Творчество Жана Старобинского – выдающегося швейцарского филолога и историка культуры – уже хорошо знакомо отечественному читателю[1]. Напомним кратко, что Старобинский – сын эмигрантов из Российской империи, переехавших в Швейцарию незадолго до Первой мировой войны, – родился в 1920 году в Женеве и практически всю жизнь прожил в этом городе, преподавая в Женевском университете историю французской литературы и историю идей. Мировую славу принесли ему работы о литературе и культуре XVI–XVIII веков: книги и статьи о Монтене, Корнеле, Расине, Руссо, Дидро, о культурной символике эпохи Просвещения и Французской революции. Старобинский – член Французского института (национальной академии) в Париже, признанный классик Женевской школы «новой критики», сформировавшейся в 1950-х годах и подготовившей возникновение структурализма и постструктурализма в литературоведении и культурной теории.
Многие из работ Старобинского, разбросанные в разных изданиях, за последние годы были переработаны автором и собраны в его новых книгах. Одним из таких сборников является и настоящий том, который вышел в Париже в 2012 году и в заголовок которого выставлена метафора «чернил меланхолии», взятая из «Фауста» Гёте. Составившие его тексты писались на протяжении нескольких десятилетий[2], и в них меланхолия рассматривается как феномен европейской культуры. Хотя меланхолические состояния, по-видимому, переживаются людьми всех стран и народов, но на Западе они получили многовековую и очень глубокую смысловую разработку; можно предположить, что меланхолия как форма человеческой негативности – это оборотная сторона динамики европейской цивилизации, устремленной к изменению, прогрессу и, следовательно, самоотрицанию. Поэтому история меланхолии в западном мире – различных форм ее научно-медицинского, философского и художественного осмысления – составляет одну из магистральных тем интеллектуальной и литературно-художественной истории. О ней написано множество работ, из которых здесь достаточно назвать лишь упоминаемую в «Чернилах меланхолии» классическую монографию трех немецких ученых – Раймонда Клибанского, Эрвина Панофского и Фрица Заксля[3].

» **Фрагменты набора данных**
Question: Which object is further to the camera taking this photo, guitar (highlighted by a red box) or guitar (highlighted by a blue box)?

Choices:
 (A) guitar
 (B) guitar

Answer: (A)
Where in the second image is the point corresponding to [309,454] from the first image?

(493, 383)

» **Ваше задание**
Процитируйте дословно часть текста о Жане Старобинском: начните со слов «Творчество Жана Старобинского» и остановитесь после слов «и культурной теории.».

» **Ответ к заданию**
Творчество Жана Старобинского – выдающегося швейцарского филолога и историка культуры – уже хорошо знакомо отечественному читателю[1]. Напомним кратко, что Старобинский – сын эмигрантов из Российской империи, переехавших в Швейцарию незадолго до Первой мировой войны, – родился в 1920 году в Женеве и практически всю жизнь прожил в этом городе, преподавая в Женевском университете историю французской литературы и историю идей. Мировую славу принесли ему работы о литературе и культуре XVI–XVIII веков: книги и статьи о Монтене, Корнеле, Расине, Руссо, Дидро, о культурной символике эпохи Просвещения и Французской революции. Старобинский – член Французского института (национальной академии) в Париже, признанный классик Женевской школы «новой критики», сформировавшейся в 1950-х годах и подготовившей возникновение структурализма и постструктурализма в литературоведении и культурной теории.